| Provided text |
We have presented the clinical outcome of six patients with PHHI who underwent surgery after failure of medical treatment with a mean follow-up of 8.25 years. Most of the cases are sporadic. However, in our series we had four patients from the familial group (66.6%) and two from the sporadic group (33.2%). Insulin-dependent diabetes developed in three out of six (50%) treated children (two at the age of 10 years and one at the age of 1 year). Other investigators have found that diabetes develops in 56% of children having near-total pancreatectomy 9. We found that older age at surgery leads to greater risk of diabetes, in agreement with previous studies 10. This finding relating age at surgery and development of diabetes needs confirmation with larger case series before they can be generalized. Two children were hypoglycemic after surgery, requiring medical treatment, which later required second surgery. One patient underwent 90% pancreatectomy during the first surgery and the other underwent 95% pancreatectomy. Overgrowth of the remaining pancreas was observed in one patient who underwent 95% resection. Postpancreatectomy pancreatic regrowth in four infants with PHHI has also been documented in other studies 9,11. Postpancreatectomy regrowth is well documented in experimental models 12. The patient who underwent 70% pancreatectomy (the first case in our series) was operated upon by a general surgeon who was covering the service of pediatric surgery at that time. This might explain the underestimation of the actual percentage of the pancreatectomy in this case, which did well postoperatively.
All patients were developmentally normal and two patients (33.3%) were diagnosed with epilepsy after a few years as compared with 64% of patients with developmental delay in another series 13, possibly associated with delayed treatment.
In our cases, age at diagnosis ranged from a few hours after birth to 2½ months (median age, few hours). This is because most of our patients were from the same family and had been admitted soon after birth to the Neonatal Intensive Care Unit for workup.

| Your instructions |
In the PHHI surgery discussion, what was the mean follow-up period for the six patients? The items that follow come from a separate source.

Saved entries:
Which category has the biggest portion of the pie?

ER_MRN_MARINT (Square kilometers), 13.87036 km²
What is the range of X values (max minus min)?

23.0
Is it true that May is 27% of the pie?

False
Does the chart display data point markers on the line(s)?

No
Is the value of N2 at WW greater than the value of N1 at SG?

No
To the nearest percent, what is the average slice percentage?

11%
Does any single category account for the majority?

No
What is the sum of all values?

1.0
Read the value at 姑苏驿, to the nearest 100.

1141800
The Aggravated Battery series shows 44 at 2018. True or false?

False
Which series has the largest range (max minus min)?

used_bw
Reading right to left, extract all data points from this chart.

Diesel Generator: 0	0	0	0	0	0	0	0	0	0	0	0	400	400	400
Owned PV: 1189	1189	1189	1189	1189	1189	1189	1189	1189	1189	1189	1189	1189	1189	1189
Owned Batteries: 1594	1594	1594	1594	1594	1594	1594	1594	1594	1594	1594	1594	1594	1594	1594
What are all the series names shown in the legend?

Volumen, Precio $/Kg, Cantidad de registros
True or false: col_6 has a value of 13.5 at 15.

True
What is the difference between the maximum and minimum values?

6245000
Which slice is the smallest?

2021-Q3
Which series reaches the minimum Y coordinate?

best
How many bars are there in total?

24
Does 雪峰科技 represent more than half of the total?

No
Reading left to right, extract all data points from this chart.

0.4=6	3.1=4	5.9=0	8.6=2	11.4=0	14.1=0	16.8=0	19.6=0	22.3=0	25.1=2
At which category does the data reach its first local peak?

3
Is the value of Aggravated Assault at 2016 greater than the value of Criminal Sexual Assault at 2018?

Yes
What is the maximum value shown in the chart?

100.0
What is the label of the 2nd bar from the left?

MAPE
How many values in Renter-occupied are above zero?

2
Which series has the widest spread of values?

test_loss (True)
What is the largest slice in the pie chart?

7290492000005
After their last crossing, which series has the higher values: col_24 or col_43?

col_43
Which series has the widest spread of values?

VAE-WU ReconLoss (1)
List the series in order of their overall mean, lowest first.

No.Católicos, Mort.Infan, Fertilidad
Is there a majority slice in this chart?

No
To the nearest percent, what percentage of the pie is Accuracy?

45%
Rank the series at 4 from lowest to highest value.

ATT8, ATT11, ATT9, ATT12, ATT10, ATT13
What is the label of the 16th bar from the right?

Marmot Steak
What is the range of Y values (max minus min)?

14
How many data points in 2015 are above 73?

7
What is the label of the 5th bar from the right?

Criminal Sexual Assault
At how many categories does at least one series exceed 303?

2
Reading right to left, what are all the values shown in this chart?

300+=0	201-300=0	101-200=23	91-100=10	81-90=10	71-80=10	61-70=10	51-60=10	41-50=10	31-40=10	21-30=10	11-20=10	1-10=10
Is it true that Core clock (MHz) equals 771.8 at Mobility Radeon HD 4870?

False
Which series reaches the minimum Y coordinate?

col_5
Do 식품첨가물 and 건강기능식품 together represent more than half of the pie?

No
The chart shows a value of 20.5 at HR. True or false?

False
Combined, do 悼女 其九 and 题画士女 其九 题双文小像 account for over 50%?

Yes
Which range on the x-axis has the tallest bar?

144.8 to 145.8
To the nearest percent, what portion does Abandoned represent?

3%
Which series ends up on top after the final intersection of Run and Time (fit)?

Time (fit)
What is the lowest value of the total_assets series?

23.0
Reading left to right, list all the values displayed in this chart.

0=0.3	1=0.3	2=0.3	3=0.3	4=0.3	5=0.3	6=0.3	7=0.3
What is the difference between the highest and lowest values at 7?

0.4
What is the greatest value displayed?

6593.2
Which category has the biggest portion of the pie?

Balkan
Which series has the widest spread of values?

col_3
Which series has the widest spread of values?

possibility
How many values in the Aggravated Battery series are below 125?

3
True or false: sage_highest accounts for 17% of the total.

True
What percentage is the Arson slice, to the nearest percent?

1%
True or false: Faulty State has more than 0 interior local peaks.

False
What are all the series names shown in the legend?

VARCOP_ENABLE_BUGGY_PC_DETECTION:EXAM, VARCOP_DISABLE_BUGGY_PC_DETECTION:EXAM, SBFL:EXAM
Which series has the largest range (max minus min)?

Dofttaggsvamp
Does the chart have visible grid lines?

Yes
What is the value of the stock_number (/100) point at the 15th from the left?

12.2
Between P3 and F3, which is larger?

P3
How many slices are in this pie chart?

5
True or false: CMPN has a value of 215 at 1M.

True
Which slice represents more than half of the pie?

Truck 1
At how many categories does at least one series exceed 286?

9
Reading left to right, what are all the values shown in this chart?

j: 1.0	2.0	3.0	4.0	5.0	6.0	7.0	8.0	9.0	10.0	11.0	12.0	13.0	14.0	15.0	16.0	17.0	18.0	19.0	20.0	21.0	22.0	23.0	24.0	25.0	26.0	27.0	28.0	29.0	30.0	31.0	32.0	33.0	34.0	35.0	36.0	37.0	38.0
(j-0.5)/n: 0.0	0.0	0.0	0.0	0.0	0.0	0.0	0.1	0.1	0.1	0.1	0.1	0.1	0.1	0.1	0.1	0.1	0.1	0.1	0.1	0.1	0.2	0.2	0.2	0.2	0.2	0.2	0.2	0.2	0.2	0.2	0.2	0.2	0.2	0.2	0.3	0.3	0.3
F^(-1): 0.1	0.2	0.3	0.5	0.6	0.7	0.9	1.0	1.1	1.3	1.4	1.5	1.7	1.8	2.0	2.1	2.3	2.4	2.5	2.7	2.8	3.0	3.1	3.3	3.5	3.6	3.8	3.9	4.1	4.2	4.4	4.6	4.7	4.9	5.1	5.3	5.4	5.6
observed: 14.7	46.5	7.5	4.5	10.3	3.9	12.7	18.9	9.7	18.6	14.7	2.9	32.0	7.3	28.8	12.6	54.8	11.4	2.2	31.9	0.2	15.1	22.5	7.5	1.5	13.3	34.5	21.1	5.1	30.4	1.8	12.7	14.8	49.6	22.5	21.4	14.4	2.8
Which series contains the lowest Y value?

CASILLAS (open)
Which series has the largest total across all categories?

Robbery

| Written answer |
8.25 years